In domain driven design, why would you use an “aggregate” object and what key principles would you apply when designing an aggregate?

Question

I am new to DDD, and so am just understanding the basic concepts around it. Can someone please guide me more towards aggregate objects in DDD? particularly, why would you use an “aggregate” object and what key principles would you apply when designing an aggregate?

Thanks,

Answer 1

Let's start it from the beginning. A long time ago in a galaxy far, far away there were SQL databases with ACID transactions . What we are really interested here are the atomicity and consistency from the ACID ancronym. For example if you have two changes a1 -> a2 and b1 -> b2 and you make them in such a transaction then the changes must be atomic and you will have only 2 valid state options: a1, b1 and a2, b2 . So if the a1 -> a2 change fails, then the whole transaction fails. This is called immediate consistency.

In contrast there are noSQL databases, which are not ACID compliant. By these databases your changes are not atomic and you can have multiple states: a1, b1 , a2, b1 , a1, b2 , a2, b2 , depending on what order the changes are made or which changes fail. This is called eventual consistency.

If you have a distributed system with complex changes which involve multiple computers, then you have two options. You can use eventual consistency, which will be very fast, but the data won't be consistent on multiple machines. Or you can use immediate consistency with 2 phase commit , and the updates will be very slow, but the data will be consistent between the machines.

By DDD the aggregate is a consistency boundary: the inside changes with immediate consistency and the outside changes with eventual consistency. To stick with the same example, you want to change 2 things with your command: a1 -> a2 and b1 -> b2 . If these things are in the same aggregate x , then you can change them in the same transaction: (x.a1, x.b1) -> (x.a2, x.b2) using immediate consistency. If these things are in different aggregates: x , y , then you cannot change them in the same transaction, so you have to use eventual consistency: x.a1 -> x.a2 and y.b1 -> y.b2 will be the two transactions which will be committed independently from each other.

By DDD there is a rule according to Vernon's book; you cannot change multiple aggregates in a single transaction. If you do so, then it is a code smell, which is a sign to choose the consistency boundaries differently, or in other terms design the aggregates differently.

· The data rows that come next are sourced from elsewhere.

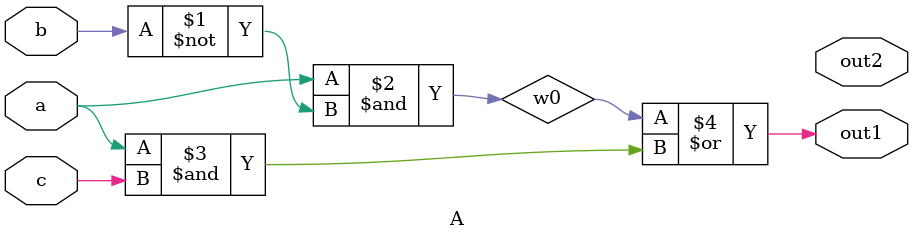
<source format=v>

module A(out1, out2, a, b, c);

output out1, out2;
input a, b, c;


  wire w0;
  assign w0 = a & ~b;
  assign out1 = w0 | (a & c);

endmodule


</source>
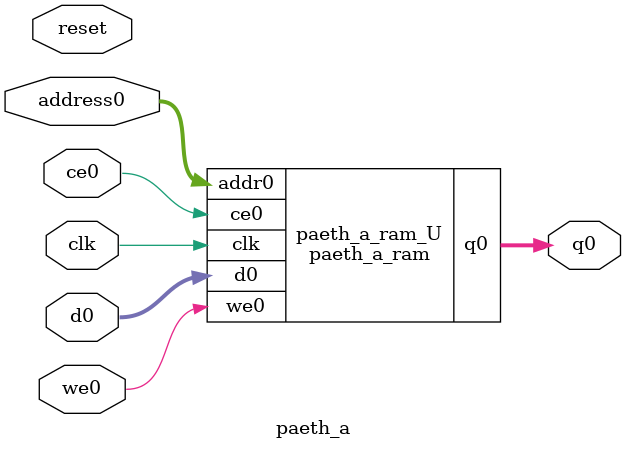
<source format=v>
`timescale 1 ns / 1 ps
module paeth_a_ram (addr0, ce0, d0, we0, q0,  clk);

parameter DWIDTH = 10;
parameter AWIDTH = 24;
parameter MEM_SIZE = 16777216;

input[AWIDTH-1:0] addr0;
input ce0;
input[DWIDTH-1:0] d0;
input we0;
output wire[DWIDTH-1:0] q0;
input clk;

(* ram_style = "block" *)reg [DWIDTH-1:0] ram[0:MEM_SIZE-1];
wire [AWIDTH-1:0] addr0_t0; 
reg [AWIDTH-1:0] addr0_t1; 
wire [DWIDTH-1:0] d0_t0; 
wire we0_t0; 
reg [DWIDTH-1:0] d0_t1; 
reg we0_t1; 
reg [DWIDTH-1:0] q0_t0;
reg [DWIDTH-1:0] q0_t1;


assign addr0_t0 = addr0;
assign d0_t0 = d0;
assign we0_t0 = we0;
assign q0 = q0_t1;

always @(posedge clk)  
begin
    if (ce0) 
    begin
        addr0_t1 <= addr0_t0; 
        d0_t1 <= d0_t0;
        we0_t1 <= we0_t0;
        q0_t1 <= q0_t0;
    end
end


always @(posedge clk)  
begin 
    if (ce0) 
    begin
        if (we0_t1) 
        begin 
            ram[addr0_t1] <= d0_t1; 
        end 
        q0_t0 <= ram[addr0_t1];
    end
end


endmodule

`timescale 1 ns / 1 ps
module paeth_a(
    reset,
    clk,
    address0,
    ce0,
    we0,
    d0,
    q0);

parameter DataWidth = 32'd10;
parameter AddressRange = 32'd16777216;
parameter AddressWidth = 32'd24;
input reset;
input clk;
input[AddressWidth - 1:0] address0;
input ce0;
input we0;
input[DataWidth - 1:0] d0;
output[DataWidth - 1:0] q0;



paeth_a_ram paeth_a_ram_U(
    .clk( clk ),
    .addr0( address0 ),
    .ce0( ce0 ),
    .we0( we0 ),
    .d0( d0 ),
    .q0( q0 ));

endmodule


</source>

So by designing aggregates you have to keep in mind these consistency boundaries. If you don't do so, then it will cause concurrency issues. For example you have a and b properties on your aggregate x . These properties are independent from each other, so either (x.a1, x.b2) and (x.a2, x.b1) are valid states. If John wants to change x.a1 -> x.a2 and Jane wants to change x.b1 -> x.b2 in two concurrent requests, then one of the requests will fail despite the fact, that both scenarios: (x.a1, x.b1) -> (x.a2, x.b1) -> (x.a2, x.b2) and (x.a1, x.b1) -> (x.a1, x.b2) -> (x.a2, x.b2) would result the same state (x.a2, x.b2) and each of the steps are valid. So either John or Jane will have a bad day by working on the same aggregate simultaneously. Probably both of them if they send multiple concurrent requests. You can resolve this problem by creating a new aggregate y and moving the b property into that. So the changes will be x.a1 -> x.a2 and y.b1 -> y.b2 in two transactions, which won't cause trouble.

The inverse example if you have two aggregates x and y and the properties xa and yb cannot change independently. So the x.a1, y.b2 and x.a2, y.b1 states are invalid. This is a sign to merge these two aggregates into one and use immediate consistency instead of eventual consistency.

There is a good chance that your system will run on multiple machines. The bigger components, like bounded contexts, aggregates will be eventually consistent, while the small ones, like value objects, entities will be immediately consistent. Thus you can deploy your bounded contexts on multiple machines without distributed transactions and 2 phase commit, which will result a fast and reliable system. On the other hand the aggregates can have only valid states thanks to the transactions you use by them.

Note that I am not an expert of the topic, I just read a book. =]

1y later:

I found a very good article about aggregates . According to it you should put consistency boundaries around invariants to prevent contract violation. So if you have a list of invariants, then you can use them to define consistency boundaries. Aggregate boundaries will be similar. Ideally they include every invariant, but if they grow too big, they will result too many concurrency exceptions, so in complex cases they can't include some of the invariants.

Answer 2

An aggregate is a consistency boundary

It's a concept that allows you to specify which entities can be changed atomically, and which not.

This also makes aggregates the primary container for loading and persisting data through a repository, ie repositories handle whole aggregates, not single entities.

To find a suitable aggregate design, you need to fully understand your use cases and try to find out which entities need to be changed atomically in one transaction, and where you can resort to eventual consistency. Try to make aggregates small, but always consider the use cases first.